++++ Provided material ++++

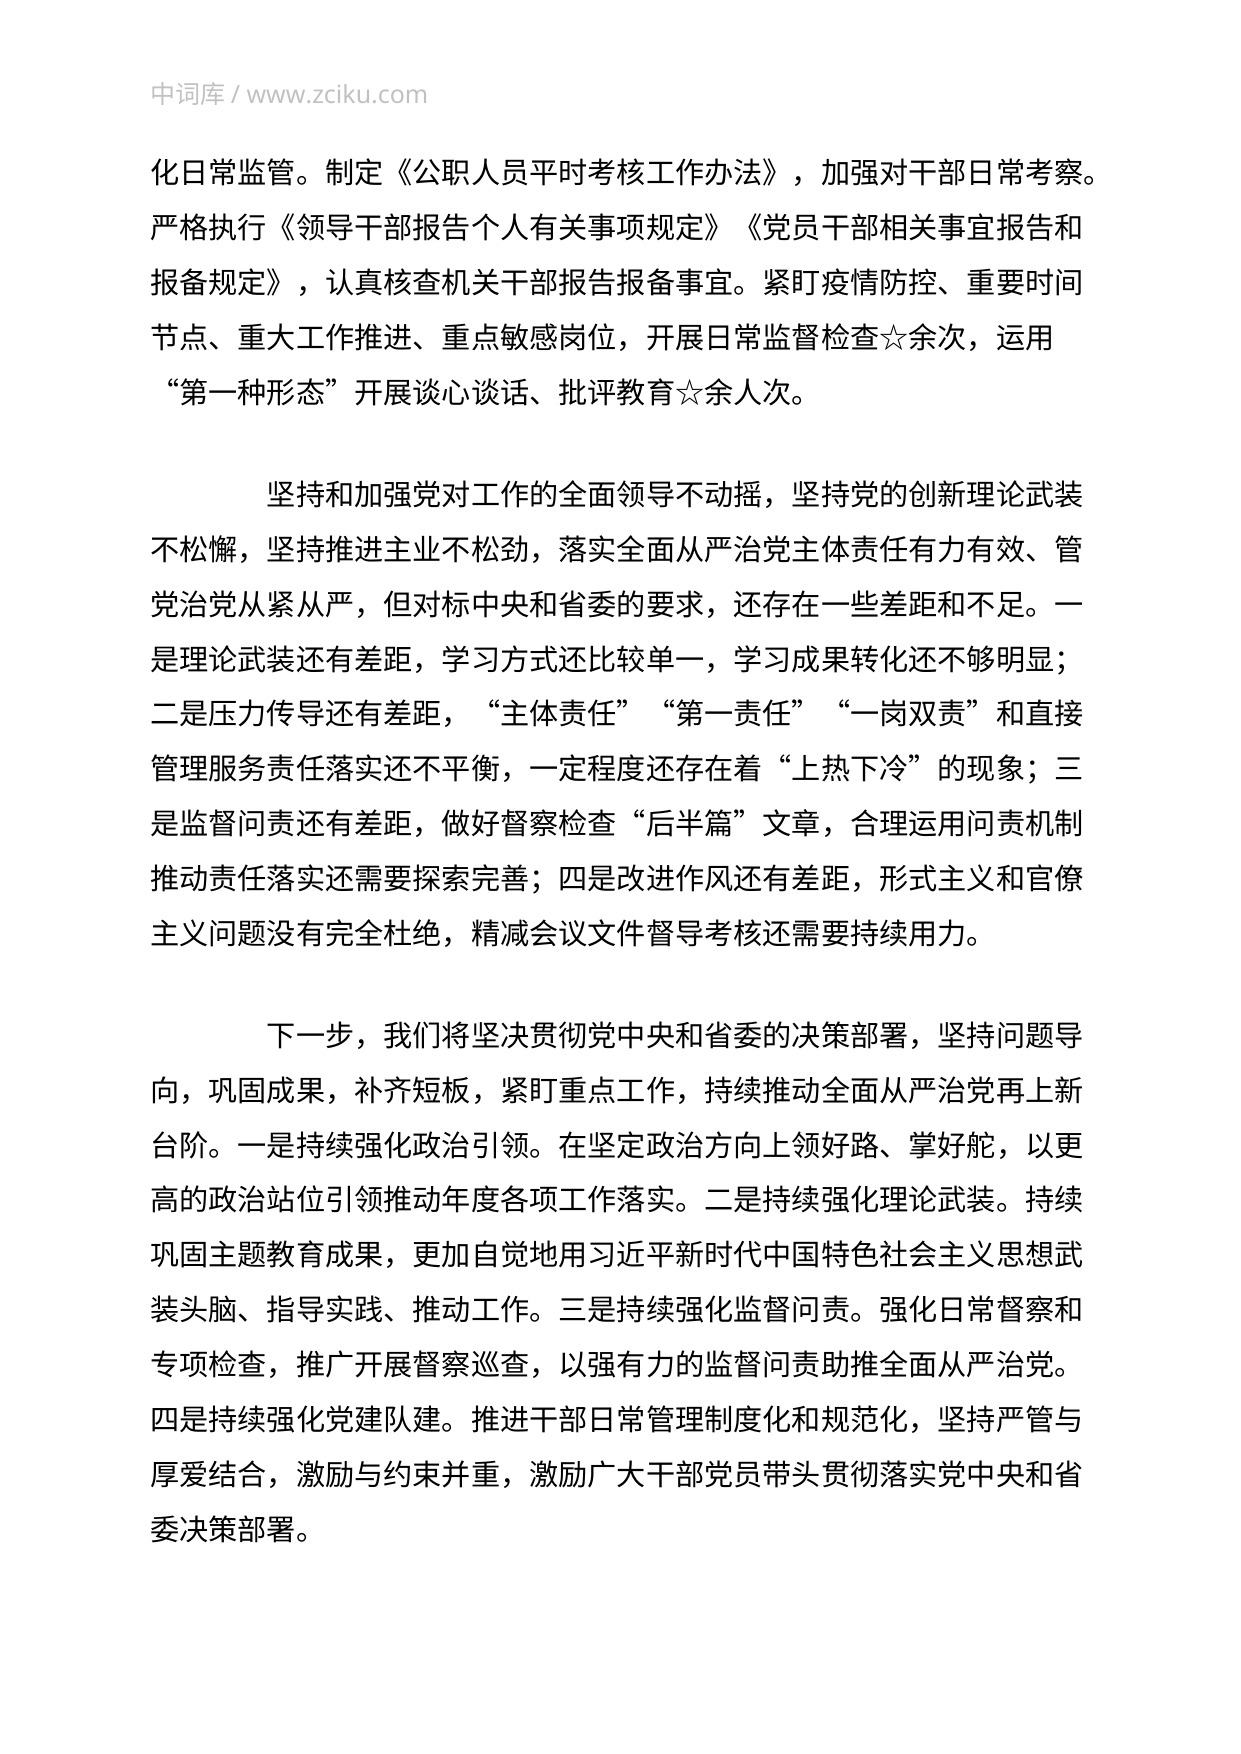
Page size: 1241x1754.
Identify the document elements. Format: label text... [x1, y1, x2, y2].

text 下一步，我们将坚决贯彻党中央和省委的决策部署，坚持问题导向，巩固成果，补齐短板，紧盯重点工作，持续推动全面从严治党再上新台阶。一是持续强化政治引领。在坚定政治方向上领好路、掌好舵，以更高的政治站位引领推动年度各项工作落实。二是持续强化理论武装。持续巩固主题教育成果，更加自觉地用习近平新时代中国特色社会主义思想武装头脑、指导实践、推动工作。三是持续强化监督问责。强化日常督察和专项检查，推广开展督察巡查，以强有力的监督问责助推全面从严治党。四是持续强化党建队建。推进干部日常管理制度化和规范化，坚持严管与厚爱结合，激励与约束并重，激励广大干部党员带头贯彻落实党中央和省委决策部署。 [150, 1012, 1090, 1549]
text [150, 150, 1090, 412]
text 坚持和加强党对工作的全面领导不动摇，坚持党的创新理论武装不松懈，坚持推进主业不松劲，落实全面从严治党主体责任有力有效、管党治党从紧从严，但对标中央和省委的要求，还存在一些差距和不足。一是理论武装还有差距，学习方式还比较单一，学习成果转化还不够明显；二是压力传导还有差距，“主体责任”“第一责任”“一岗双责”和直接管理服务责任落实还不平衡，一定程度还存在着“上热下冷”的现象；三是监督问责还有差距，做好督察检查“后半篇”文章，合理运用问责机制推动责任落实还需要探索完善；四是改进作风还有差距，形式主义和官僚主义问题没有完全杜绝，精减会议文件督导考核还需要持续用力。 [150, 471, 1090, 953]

++++

(Job):
Word for word, print out all of the records above; pass over the pictures.

(Result of this exercise):
Page size: 1241x1754.
Identify the document elements. Format: label text... [x1, y1, x2, y2].

text 下一步，我们将坚决贯彻党中央和省委的决策部署，坚持问题导向，巩固成果，补齐短板，紧盯重点工作，持续推动全面从严治党再上新台阶。一是持续强化政治引领。在坚定政治方向上领好路、掌好舵，以更高的政治站位引领推动年度各项工作落实。二是持续强化理论武装。持续巩固主题教育成果，更加自觉地用习近平新时代中国特色社会主义思想武装头脑、指导实践、推动工作。三是持续强化监督问责。强化日常督察和专项检查，推广开展督察巡查，以强有力的监督问责助推全面从严治党。四是持续强化党建队建。推进干部日常管理制度化和规范化，坚持严管与厚爱结合，激励与约束并重，激励广大干部党员带头贯彻落实党中央和省委决策部署。 [150, 1012, 1090, 1549]
text [150, 150, 1090, 412]
text 坚持和加强党对工作的全面领导不动摇，坚持党的创新理论武装不松懈，坚持推进主业不松劲，落实全面从严治党主体责任有力有效、管党治党从紧从严，但对标中央和省委的要求，还存在一些差距和不足。一是理论武装还有差距，学习方式还比较单一，学习成果转化还不够明显；二是压力传导还有差距，“主体责任”“第一责任”“一岗双责”和直接管理服务责任落实还不平衡，一定程度还存在着“上热下冷”的现象；三是监督问责还有差距，做好督察检查“后半篇”文章，合理运用问责机制推动责任落实还需要探索完善；四是改进作风还有差距，形式主义和官僚主义问题没有完全杜绝，精减会议文件督导考核还需要持续用力。 [150, 471, 1090, 953]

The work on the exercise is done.